Good Taste: Extreme Makeover, Tacky Hors d’Oeuvres Transformed

One of my favorite geeky pleasures is paging through a stack of vintage cookbooks. I’m not talking about early 1900s, when you can practically see the dreary shadow of the shackles that tied women to the stove darkening the pages.

Nope. Think Mad Men-era. I love the playful mid-century graphic design preserved in cookbooks of the ’50s and ’60s, as well as the idea of sexy femmes walking around in spectator pumps, backseamed stockings, and hostess aprons. I’m not claiming it was actually fun to cook in that getup (or do anything besides loll around popping happy pills), but it’s a hot look.

Trouble is, that era’s food is not appealing to our modern palates. I like to joke that canned cream of mushroom soup was the extra virgin olive oil of the fifties. And did Jell-O really need to invade every course? I like it much better where it is now: in its rightful role as a booze delivery system.

I’ve had McCall’s Cocktail-Time Cookbook (1965) for years, ever since I scored it at a yard sale — but only last week did I realize that ceci n’est pas un ananas.

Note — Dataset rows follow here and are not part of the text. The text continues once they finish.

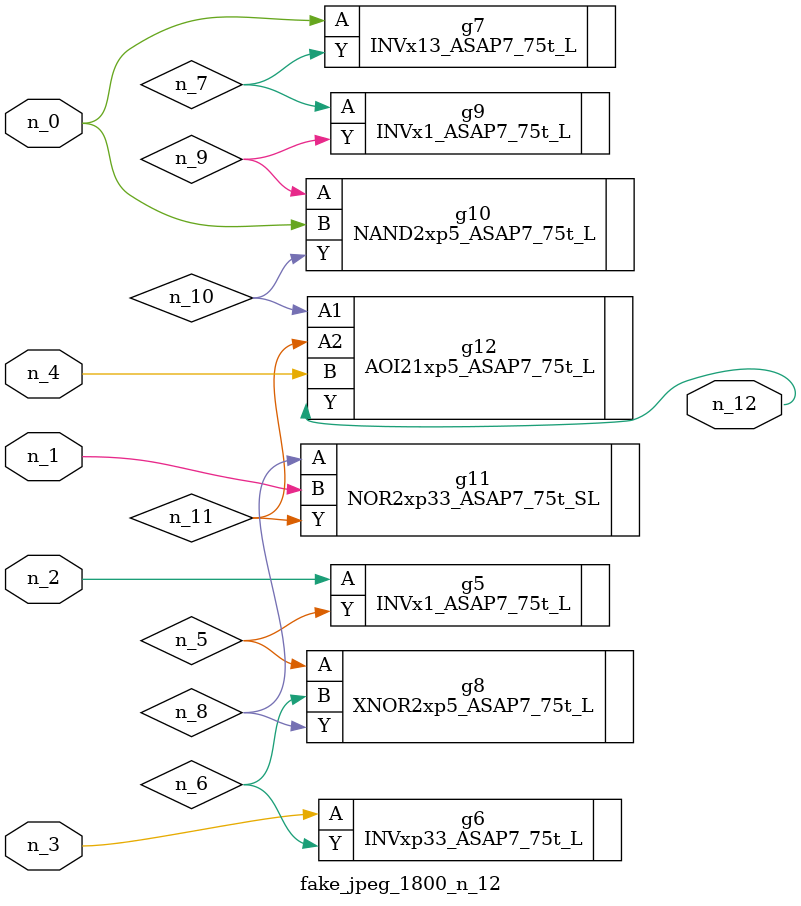
<source format=v>
module fake_jpeg_1800_n_12 (n_3, n_2, n_1, n_0, n_4, n_12);

input n_3;
input n_2;
input n_1;
input n_0;
input n_4;

output n_12;

wire n_11;
wire n_10;
wire n_8;
wire n_9;
wire n_6;
wire n_5;
wire n_7;

INVx1_ASAP7_75t_L g5 ( 
.A(n_2),
.Y(n_5)
);

INVxp33_ASAP7_75t_L g6 ( 
.A(n_3),
.Y(n_6)
);

INVx13_ASAP7_75t_L g7 ( 
.A(n_0),
.Y(n_7)
);

XNOR2xp5_ASAP7_75t_L g8 ( 
.A(n_5),
.B(n_6),
.Y(n_8)
);

NOR2xp33_ASAP7_75t_SL g11 ( 
.A(n_8),
.B(n_1),
.Y(n_11)
);

INVx1_ASAP7_75t_L g9 ( 
.A(n_7),
.Y(n_9)
);

NAND2xp5_ASAP7_75t_L g10 ( 
.A(n_9),
.B(n_0),
.Y(n_10)
);

AOI21xp5_ASAP7_75t_L g12 ( 
.A1(n_10),
.A2(n_11),
.B(n_4),
.Y(n_12)
);


endmodule
</source>
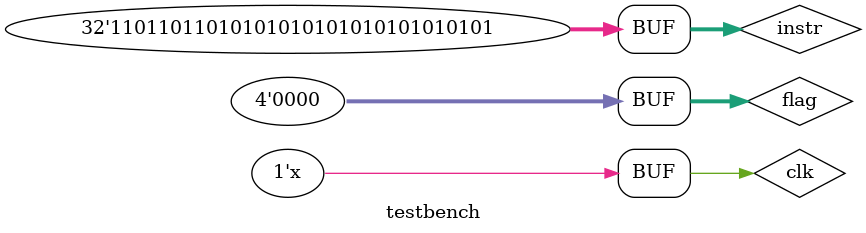
<source format=v>
`timescale 1ns / 1ps


module testbench;

	// Inputs
	reg [31:0] instr;
	reg clk;
	reg [3:0] flag;

	// Outputs
	wire [1:0] op;
	wire [3:0] bits;
	wire [23:0] imminstr;
	wire [3:0] base;
	wire [3:0] data_reg;
	wire [11:0] imminstr_mem;
	wire jmp_en;
	wire regjmp_en;
	wire flag_en;
	wire write_data;
	wire memory_data;
	wire memdata;
	wire memdata_en;

	// Instantiate the Unit Under Test (UUT)
	decoder_module uut (
		.instr(instr), 
		.clk(clk), 
		.flag(flag), 
		.op(op), 
		.bits(bits), 
		.imminstr(imminstr), 
		.base(base), 
		.data_reg(data_reg), 
		.imminstr_mem(imminstr_mem), 
		.jmp_en(jmp_en), 
		.regjmp_en(regjmp_en), 
		.flag_en(flag_en), 
		.write_data(write_data), 
		.memory_data(memory_data), 
		.memdata(memdata), 
		.memdata_en(memdata_en)
	);

	always #1 clk = !clk;
	initial begin
		// Initialize Inputs
		instr = 0;
		clk = 0;
		flag = 0;

		// Wait 100 ns for global reset to finish
		#100; instr = 32'b11010011010010010110111111111111;	
		#100; instr = 32'b10010011111001011010011111111111;	
		#100; instr = 32'b11010111111100001000111011000000;	
		#100; instr = 32'b10010101111011000001000011111111;	
		#100; instr = 32'b11101011101010101010101010101010;	
		#100; instr = 32'b11011011010101010101010101010101;	
	end 
endmodule


</source>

In other words, the pineapple on the cover isn’t really a pineapple. It’s made of molded cheese. Isn’t that freaky? It’s one thing to play with your food for fun, it’s quite another to make trompe l’oeil tropical fruit out of Velveeta with the goal of clawing yourself to the top of the cocktail party hostess heap.

“I like your deviled ham pinwheels, Bernice, but I’m afraid they don’t hold a candle to Doris’ pineapple surprise.”

However, the ’60s was the Age of the Canapé. I respect that. We live in the Age of the Crudité. Trays of veggies are boring. I love a high-end cocktail party, where each cater waiter circulates with a new tray of tempting, bite-sized delights (and as a Condé Nast editorial assistant, I went to my fair share). Wouldn’t it be nice if parties had more of that going on?

I decided to challenge myself to zero in on the recipes with the most potential, and re-do them to be healthier, tastier, and more appealing. Here’s what I came up with.

Date Nut Boats

3 oz. lowfat cream cheese
1 tablespoon milk
½ teaspoon powdered ginger
4 tablespoons chopped tamari almonds
18 pitted dates
2 tablespoons candied ginger, chopped into 18 little pieces

Combine the cream cheese and milk. I used my mini food processor, but you can also whack it into shape with a whisk or fork. (It helps to warm the cream cheese for a few seconds in the microwave.) Stir in the powdered ginger and half of the almond bits.

Slit date halfway through lengthwise. Using your finger, open it up in preparation for the filling step. Repeat with the rest of the dates. Using a small spoon, drop in the cream cheese mixture, arranging on a platter as you go. Once you’ve finished, adorn each appetizer with a piece of candied ginger. Sprinkle the dates with the rest of the chopped almonds.

Notes: This show-stopping vegetarian appetizer has a Moroccan vibe, but only in a fifties pastiche kind of way. I updated the recipe by upping the dried ginger, adding the candied ginger, using lowfat cream cheese instead of full-fat, and substituting tamari almonds for plain walnuts. Vegans, use Tofutti cream cheese and almond milk.